◆ **DIRECTIONS FOR THIS TASK**
Go through the data below line by line and count those containing the word "pixels". Reply with the count only.

◆ **DATA UNDER STUDY**
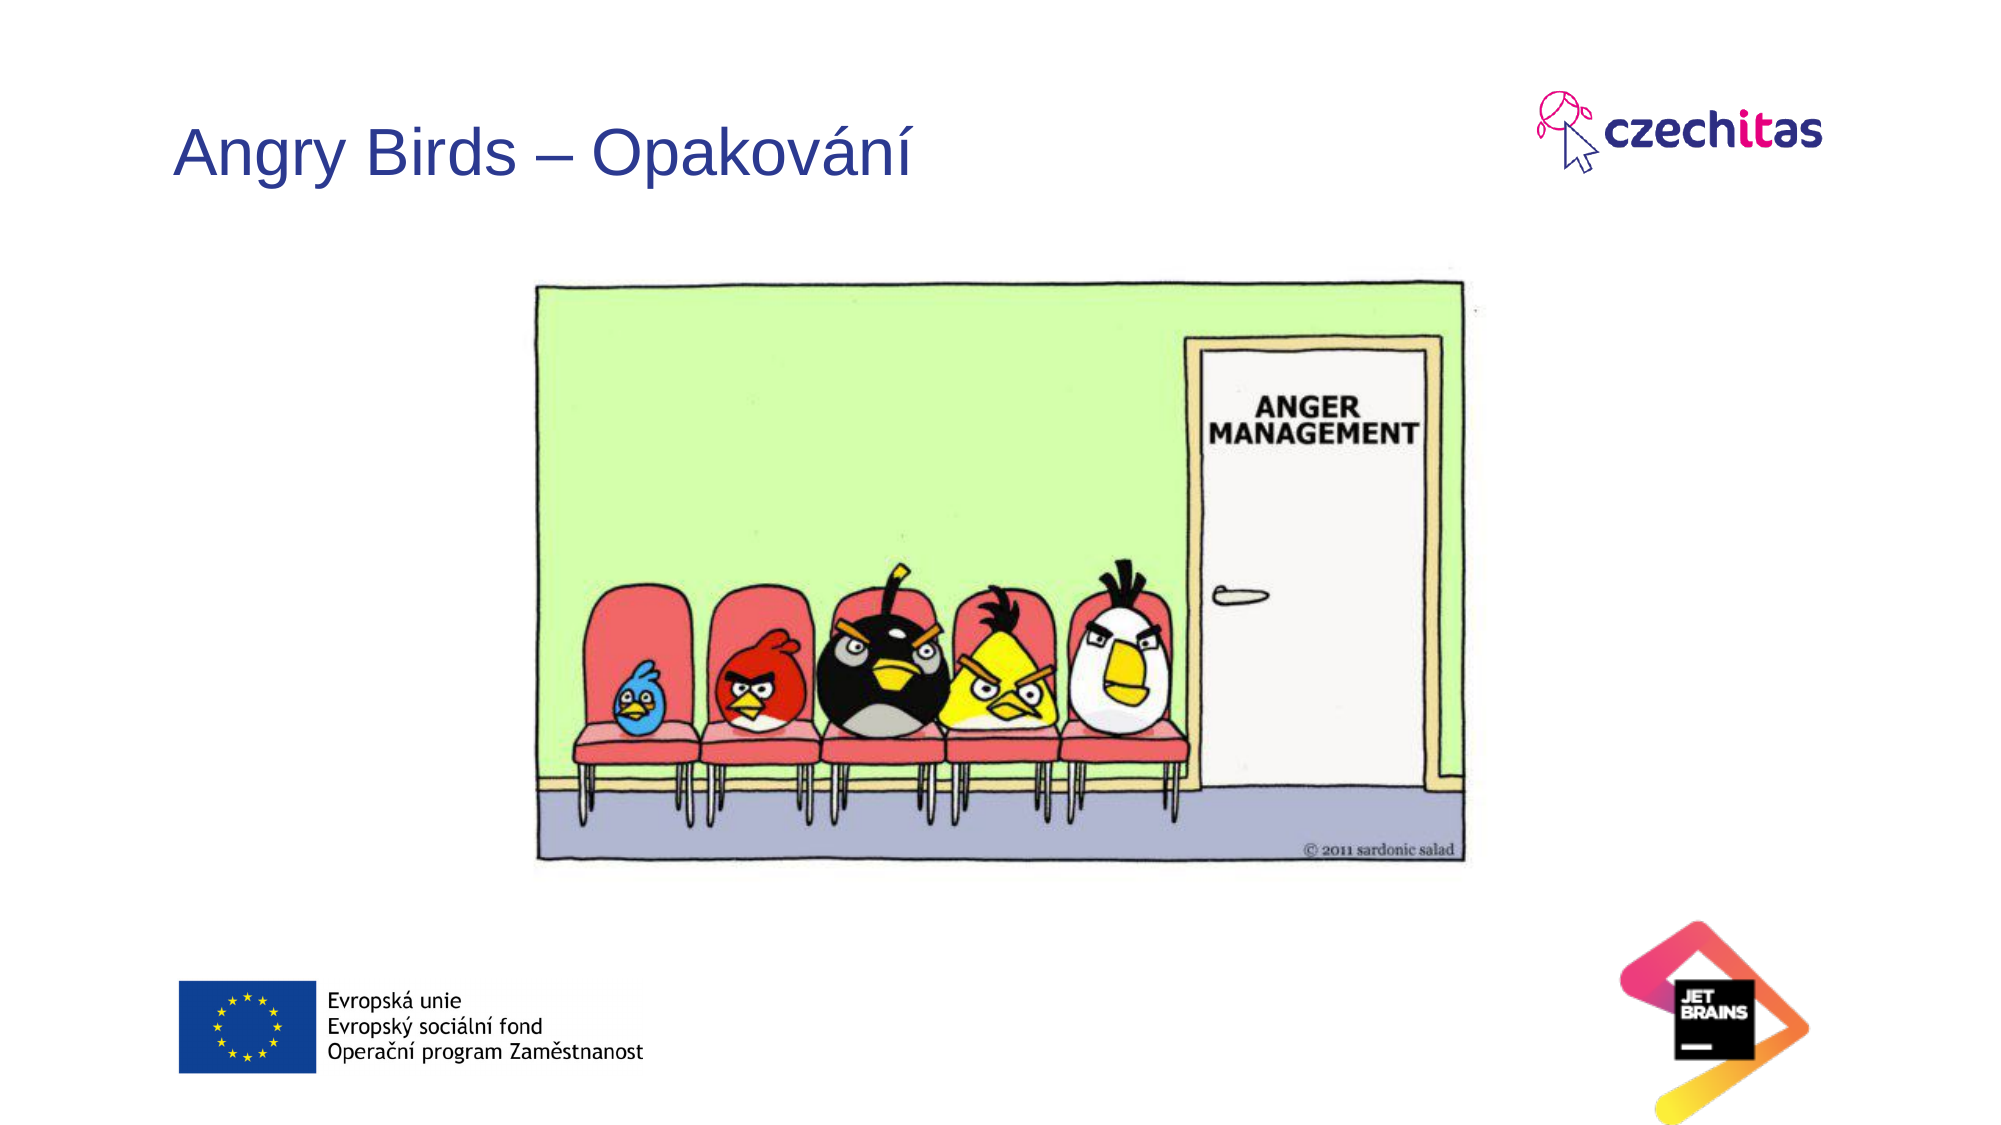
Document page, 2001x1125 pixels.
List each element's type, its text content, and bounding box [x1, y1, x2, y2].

picture [0, 0, 2001, 1125]
title Angry Birds – Opakování [158, 86, 1524, 222]
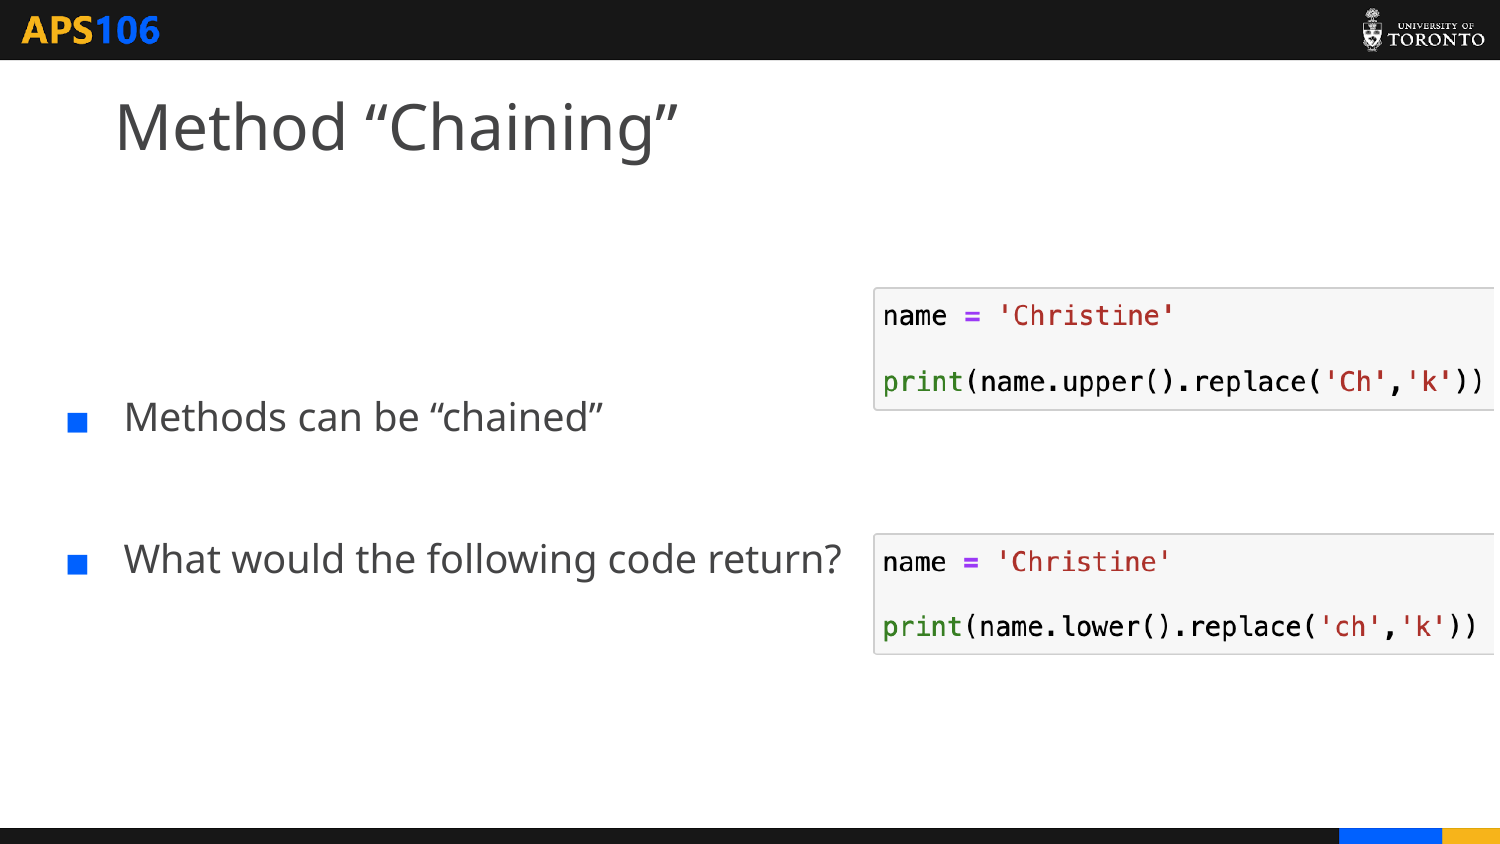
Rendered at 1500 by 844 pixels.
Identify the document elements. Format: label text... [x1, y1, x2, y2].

picture [0, 0, 1500, 844]
title Method “Chaining” [103, 89, 1397, 171]
list Methods can be “chained” What would the following code return? [41, 385, 970, 602]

◆ **RESULT FOR THIS TASK**
2